Roundtable on Africa's energy future: Energy sector leaders discuss challenges and opportunities ...
The major domestic debtors to Mozambique’s publicly-owned electricity company, EDM, are state bodies, according to EDM spokesperson Luis Amado, cited by Monday’s issue of the Maputo daily “Noticias”.
The total amount of sales of electricity invoiced every month is about 1.5 billion meticais (25 million US dollars). But around ten per cent of this – 150 million meticais – goes unpaid every month.
Most of the unpaid bills are owed by what Amado called “sensitive” state institutions. These bodies can run up debts because, unlike most households, they are not yet on the pre-paid system known as “credelec”.

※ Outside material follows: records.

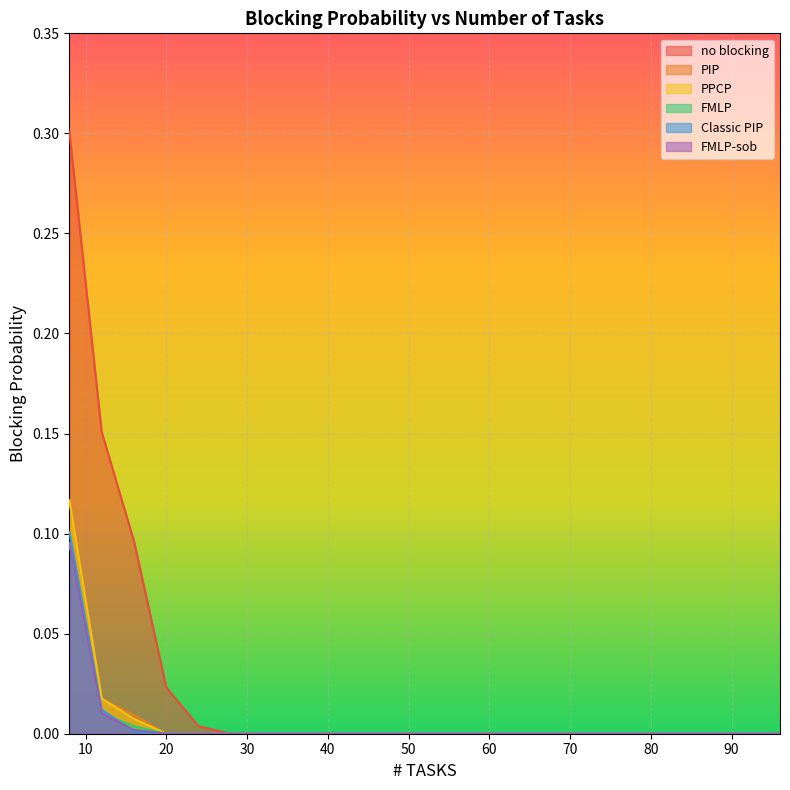

How many lines are shown in the chart?

6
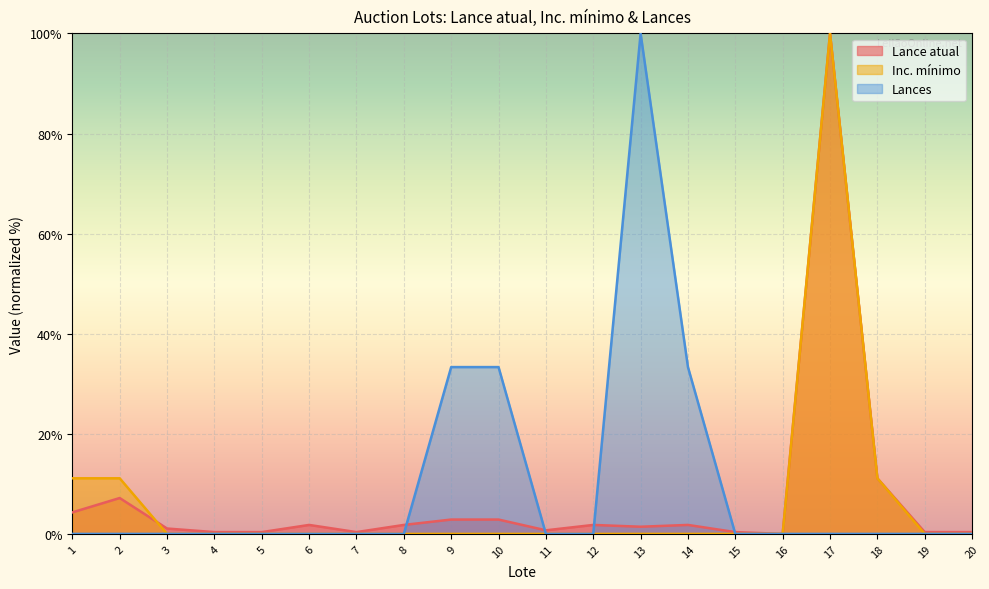

Rank the series at 1 from lowest to highest value.

Lances, Lance atual, Inc. mínimo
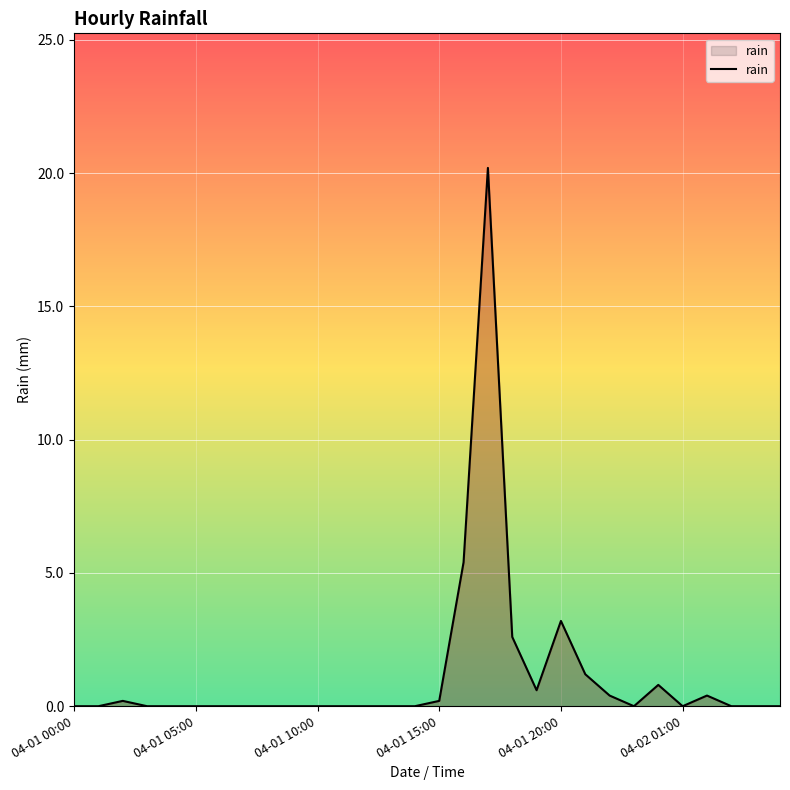

What is the difference between the maximum and minimum values?

20.2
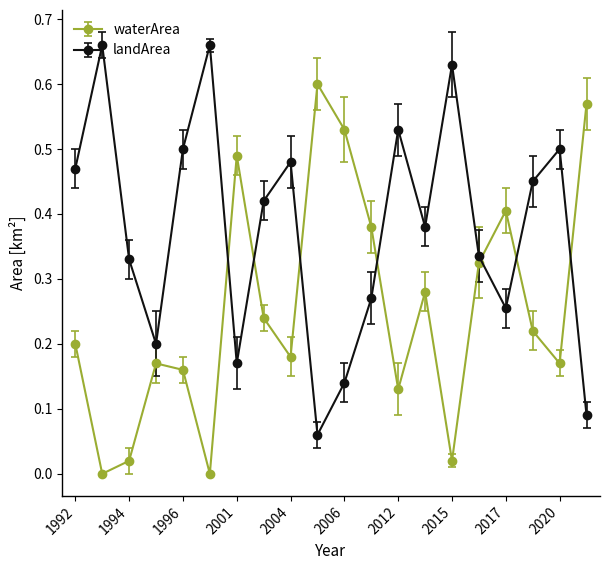

True or false: waterArea and landArea cross at least once.

True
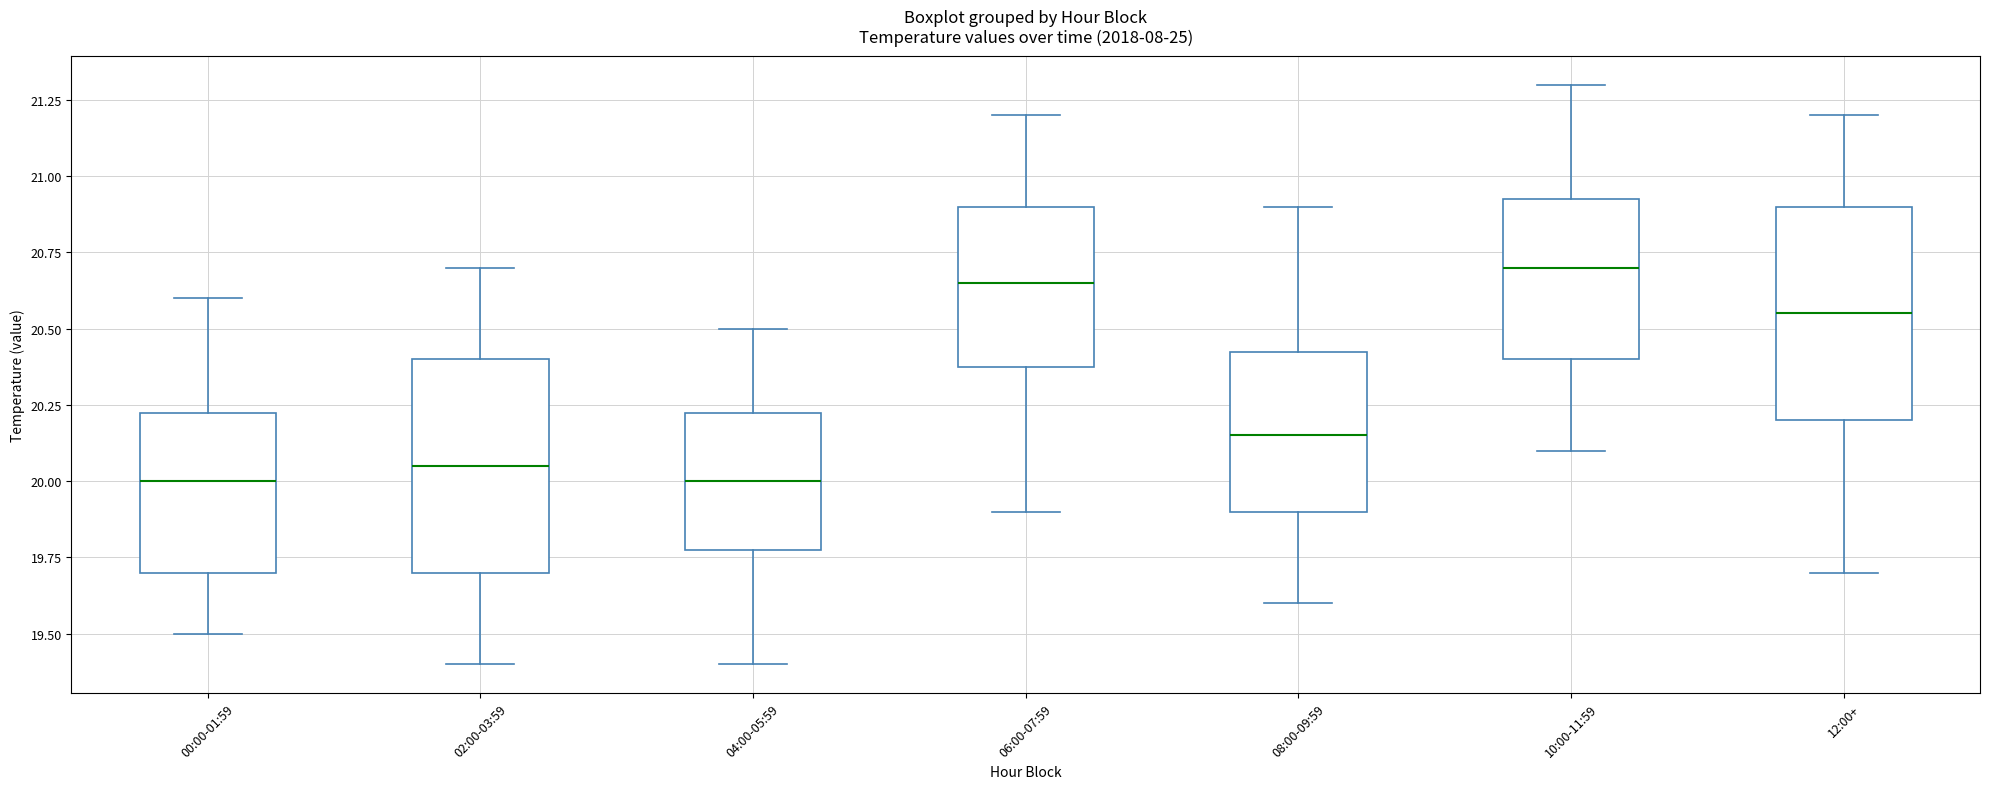

Where does the lower whisker of the box for 06:00-07:59 end on the y-axis? The values are not printed on the chart, so give them approximately, as read against the axis.

19.90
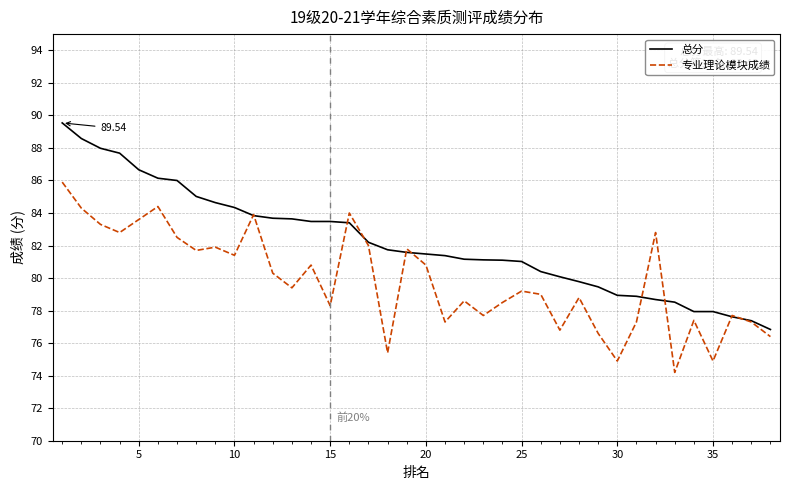

In 专业理论模块成绩, how many points are higher than both neighbors (excluding endpoints)?

12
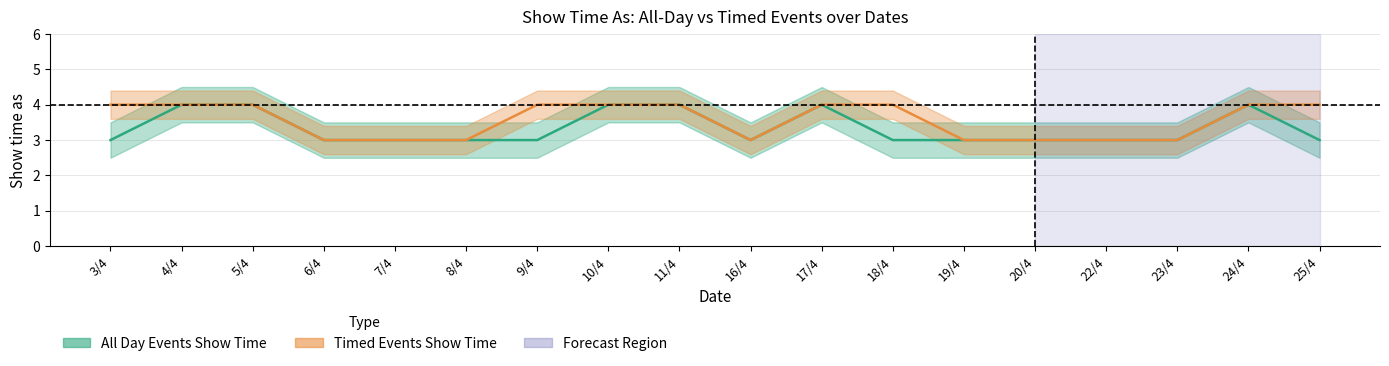

What are all the series names shown in the legend?

All Day Events Show Time, Timed Events Show Time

Anybody who is on credelec has an electricity meter in their home or office through which they can control how much electricity they use. When they are running low, they just buy more and input a code into the meter. If the meter runs out, the electricity is automatically cut off. No electricity bills at all are involved in this system.
But most state bodies are not on Credelec. They receive monthly bills and in many cases do not pay them. Disconnecting them is not automatic, but a decision taken by EDM.
One such decision recently caused an uproar, when the Buzi irrigation scheme, in the central province of Sofala, suddenly lost its power. Amado confirmed that EDM had cut the power because the irrigation scheme had run up a debt of about 200,000 meticais.
The disconnection worked wonders. The 300 farmers who use the irrigation system collected the money to pay off the debt. When EDM received the money, it reconnected the Buzi system to the grid.
Some public institutions – such as hospitals and schools – are difficult to disconnect for ethical reasons.
Amado urged EDM clients to pay their bills on time and avoid accumulating debts that would eventually force the company to switch them off.
In the meantime, EDM is continuing to negotiate with the government for the installation of credelec meters in all state institutions. This would make institutions responsible for managing the power they use – it might end the spectacle of lights blazing in public institutions throughout the night. But Amado admitted that EDM faces difficulties in acquiring adequate pre-payment meters for medium voltage, which is the voltage for the power used by most public institutions.